Tarkovski sinemasında yeniden görmeye ve duymaya başladığımız şeylere istemsizce tekrar tekrar bakarız. Onun filmlerinde izleyici için takdir edilen zaman oldukça lütufkârdır. Zamanın sinemasal anlamda genişlediği, düşünmeye, idrak etmeye, içsel devinime yer açan bir anlayıştır bu.
"Bazen çok iyi yazılmış bir kitabın sinemadaki karşılığı o kadar oturmuyor, olmuyor. Yani dilin muhteviyatı, kelimelerin yarattığı atmosfer, olay örgüleri vs. olamayacağını gördüm."
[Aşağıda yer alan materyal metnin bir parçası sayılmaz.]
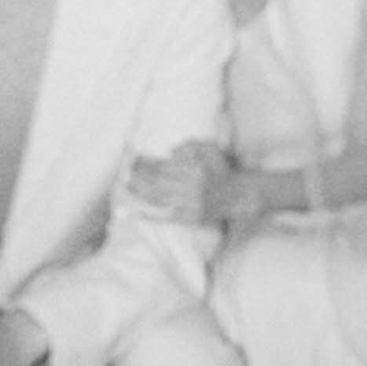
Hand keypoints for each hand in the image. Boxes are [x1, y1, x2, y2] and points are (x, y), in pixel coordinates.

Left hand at [128, 140, 260, 225]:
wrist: (238, 195)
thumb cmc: (221, 169)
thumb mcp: (209, 149)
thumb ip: (188, 147)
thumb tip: (169, 152)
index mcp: (195, 169)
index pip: (163, 166)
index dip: (146, 163)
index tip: (135, 158)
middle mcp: (191, 188)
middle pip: (157, 182)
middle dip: (139, 176)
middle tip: (127, 170)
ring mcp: (190, 205)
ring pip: (158, 199)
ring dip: (140, 191)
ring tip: (127, 184)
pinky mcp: (191, 218)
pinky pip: (166, 217)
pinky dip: (151, 216)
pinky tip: (137, 213)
Luis Bunuel ve Tarkovski sinemasını birbirine bağlayan ortak özellik, her ikisinin de sanrı, rüya ve kâbuslardan oluşan hayal dünyası ile gerçeklik arasındaki sınırları yıkmalarıdır.
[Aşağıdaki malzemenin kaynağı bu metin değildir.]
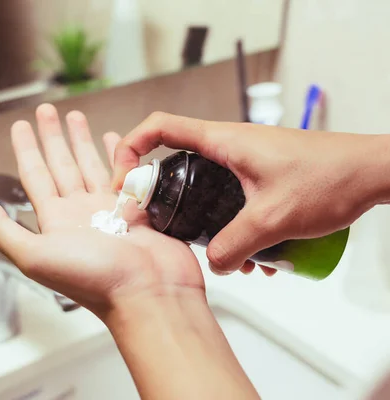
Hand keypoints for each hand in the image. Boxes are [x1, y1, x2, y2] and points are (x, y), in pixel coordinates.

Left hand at [0, 104, 204, 318]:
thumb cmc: (93, 278)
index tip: (20, 125)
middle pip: (61, 165)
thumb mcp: (35, 255)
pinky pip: (123, 175)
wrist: (147, 293)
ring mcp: (108, 210)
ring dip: (81, 141)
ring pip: (90, 166)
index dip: (26, 149)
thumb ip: (2, 228)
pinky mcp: (135, 209)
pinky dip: (117, 157)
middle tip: (46, 109)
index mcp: (54, 221)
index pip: (34, 175)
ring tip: (76, 116)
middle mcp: (78, 213)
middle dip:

Kiyarüstemi'nin sineması ile belgesel film ustası Jean-Luc Godard'ın sineması arasında paralellikler kurulmaktadır.
Fakat Godard'ın görsel ve sözel imgeleri, anlamını geri dönülmez bir biçimde yitirmiş, belki de özünde saçma olan bir hayatın aldatıcı sahteliğini yansıtmaktayken, Kiyarüstemi'nin imgelerinde şiddetlenmekte olan hiçlik duygusu, kendi ifadesiyle ümit uyandırmaktadır. O, filmlerinde, mutlu yaşamanın delillerini bildiğini hissettirmekte ve insanın henüz ölmediğine seyirciyi inandırmayı başarmaktadır.
Kiyarüstemi filmleri, hayatın ikinci kez canlandırıldığı filmler olarak da görülmektedir. Hayat ne kadar indirgenebilirse, şiir de o ölçüde indirgenebilir.